Then the manufacturer called for his manager.

"Mr. Smith," he said, as the manager came in, "this is Mr. Brown of Tokio, Japan. He tells me that if we do up tacks in two third of an ounce lots and stick that label on each package, we might do some good business out there. That label—it don't matter which is the top of the thing—calls for a price that figures out to us at about two cents a pound more than our regular export rates. I want this gentleman to have a trial lot shipped out to him and he'll see what he can do. Just go ahead will you and see to it?"

"Yes, sir," said the manager; and when the trader sailed from San Francisco a couple of weeks later the same vessel carried out a trial order of tacks consigned to him at Tokio, made up in two thirds of an ounce packages with mysterious hieroglyphics on the labels. It only took the trader a few days, after his return, to satisfy himself that the sooner he cabled the American manufacturer to duplicate the order the better. There never has been anybody in the American works who has been able to read what is on that label; but when instructions were given for printing new labels after six months of trial the order was for a quarter of a million, and British manufacturers were astonished to discover that by some unexplainable chicanery they had lost the Japanese market for tacks.

I have said that I do not know whether the story is true or not; but fifty similar stories are.
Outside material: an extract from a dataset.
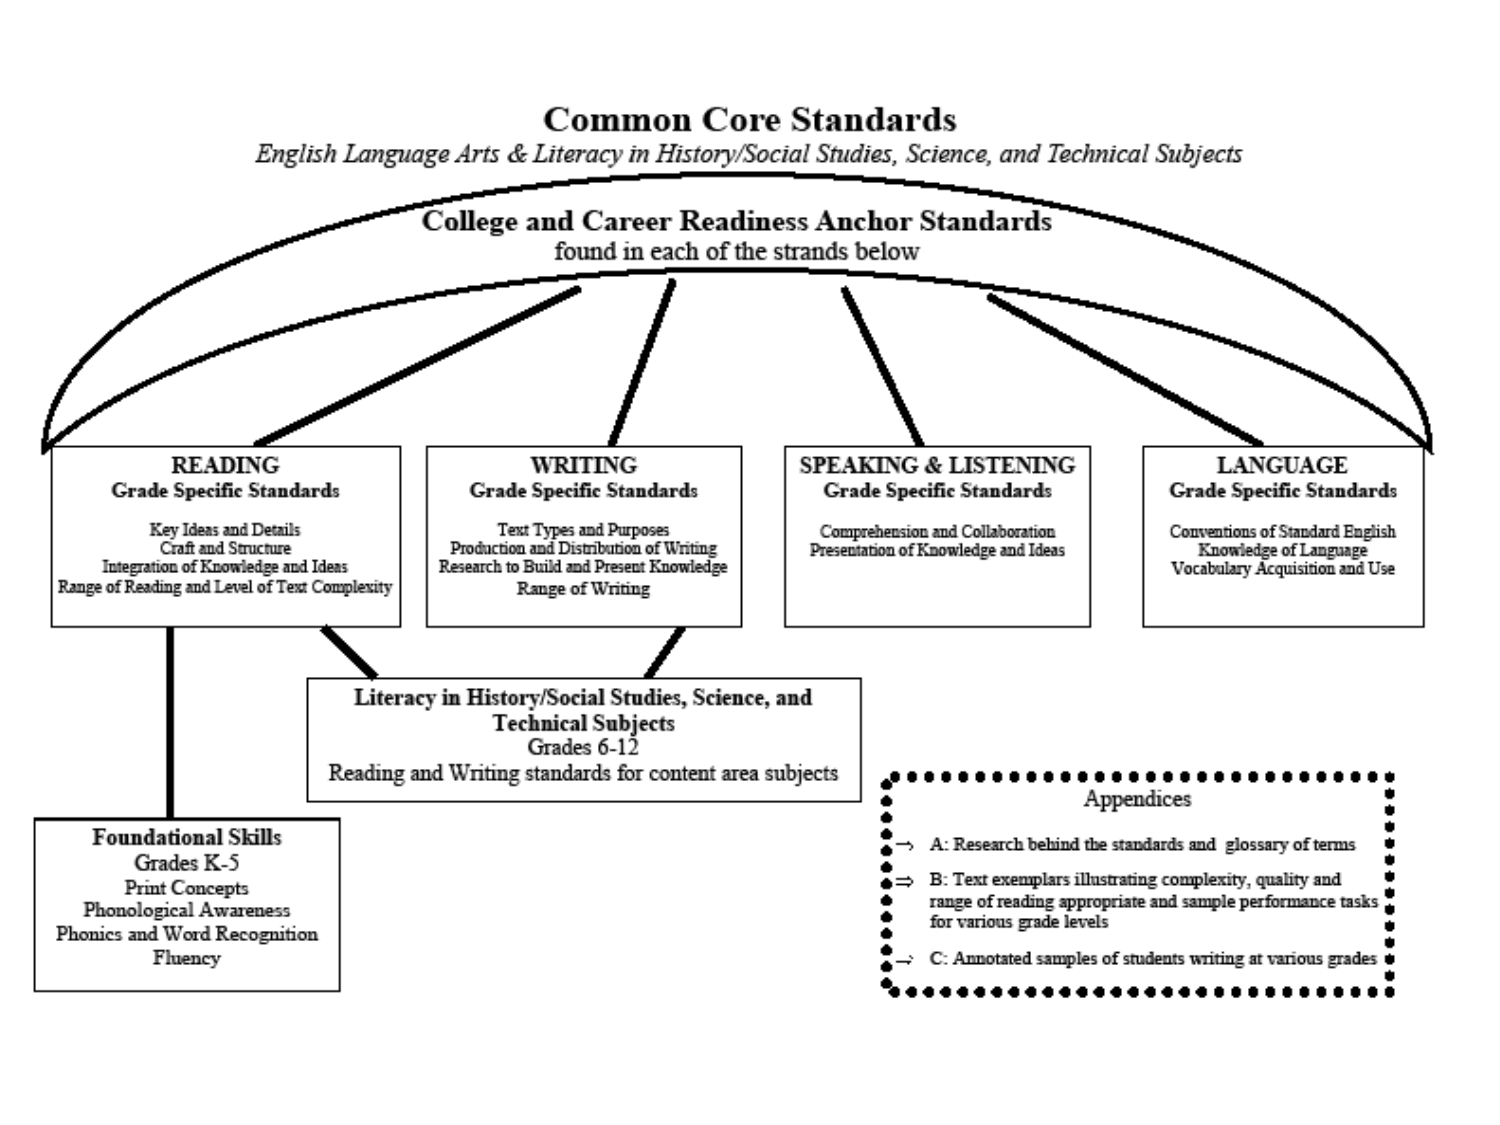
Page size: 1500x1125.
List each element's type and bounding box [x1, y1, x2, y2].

text_box [0, 0, 1500, 1125]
And in the aggregate they explain a good deal.

But let me say again that the conservatism of British manufacturers is not now my theme. But I do most earnestly believe that Englishmen as a whole—even English traders and manufacturers—unwisely underestimate the commercial power of the United States. What the United States has accomplished in the invasion of the world's markets in the last ten years (since the trade revival of 1896-97) is only a foretaste of what is to come. So far from there being anything unsubstantial—any danger of lack of staying power, any want of reserve force—the power has hardly yet begun to exert itself. Of Europeans who have recently written upon the subject, it seems to me that none has shown a truer appreciation of the situation than M. Gabriel Hanotaux, the former French Minister for Foreign Affairs.[378:1] He sees the shadow of America's commercial domination already falling across Europe; and, so far as France is concerned, he discerns only two directions from which help can come. He pleads with young Frenchmen to travel more, so that the rising generation may be less ignorant of the commercial conditions of the modern world and may see more clearly what it is that they have to fight, and, second, he points to the Colonial Empire of France, with an area not much inferior to that of the United States, and believes that therein may be laid the foundations of a commercial power which will be not unable to cope even with that of America.

It may be only the arrogance and superciliousness of the Anglo-Saxon that prevent one sharing the sanguineness of M. Hanotaux as to any relief coming to the help of France from these two sources, for British hopes can only lie in analogous directions. Englishmen also need to understand better the conditions which have to be met and the power of their competitors; and it is the young men who must learn. Also, if it be impossible that the British Isles should hold their own against the United States, there appears no reason why the British Empire should not be abundantly able to do so.

It is not easy for one who has not lived all his life in England to share the satisfaction with which the English papers commonly welcome the intelligence that some great American manufacturing concern is establishing branch works in Canada. It is well for Canada that such works should be established; but it is pitiable for the Empire that it should be left to the United States to establish them. British capital was the chief instrumentality with which the United States was enabled to build its own railways and conduct the other great enterprises for the development of the resources of its mighty West, and it is, from the point of view of a British Imperialist, deplorable that British capitalists should not now be ready to take those risks for the sake of the Empire which American capital is willing to take with no other incentive than the probable trade profits.

His conservatism, it should be noticed, has a tendency to fall away from the Englishman when he goes out from the environment and atmosphere of the British Isles. The Canadian, or the Englishman who has gone to Canada young enough to imbibe the colonial spirit, is not easily to be distinguished from the citizen of the United States in his ways of doing business. Even the Anglo-Indian refuses to subject himself, in India, to all the cumbersome formalities with which he is compelled to conduct any business transaction when at home. Mr. Kipling in one of his latest stories has given us a delightful picture of the bafflement of the Australasian Minister struggling to bring his Great Idea for the Good of his Colony and the Empire to the attention of the officials in Whitehall.

The encumbering conservatism which now hangs upon the wheels of British commerce is no part of—no legitimate offshoot of—the English genius. It is a fungoid and quite alien growth, which has fastened upon that genius, taking advantage of its frailties. Englishmen, we hear, are slow to change and to move; yet they have always moved more quickly than other European peoples as the Empire stands to prove. And if the people of Great Britain had the remodelling of their society to do over again to-day, they, following their native instincts, would hardly rebuild it on its present lines. With the same "elbow room" they would, it may be suspected, produce something but little dissimilar (except in the monarchical form of government) from that which has been evolved in the United States.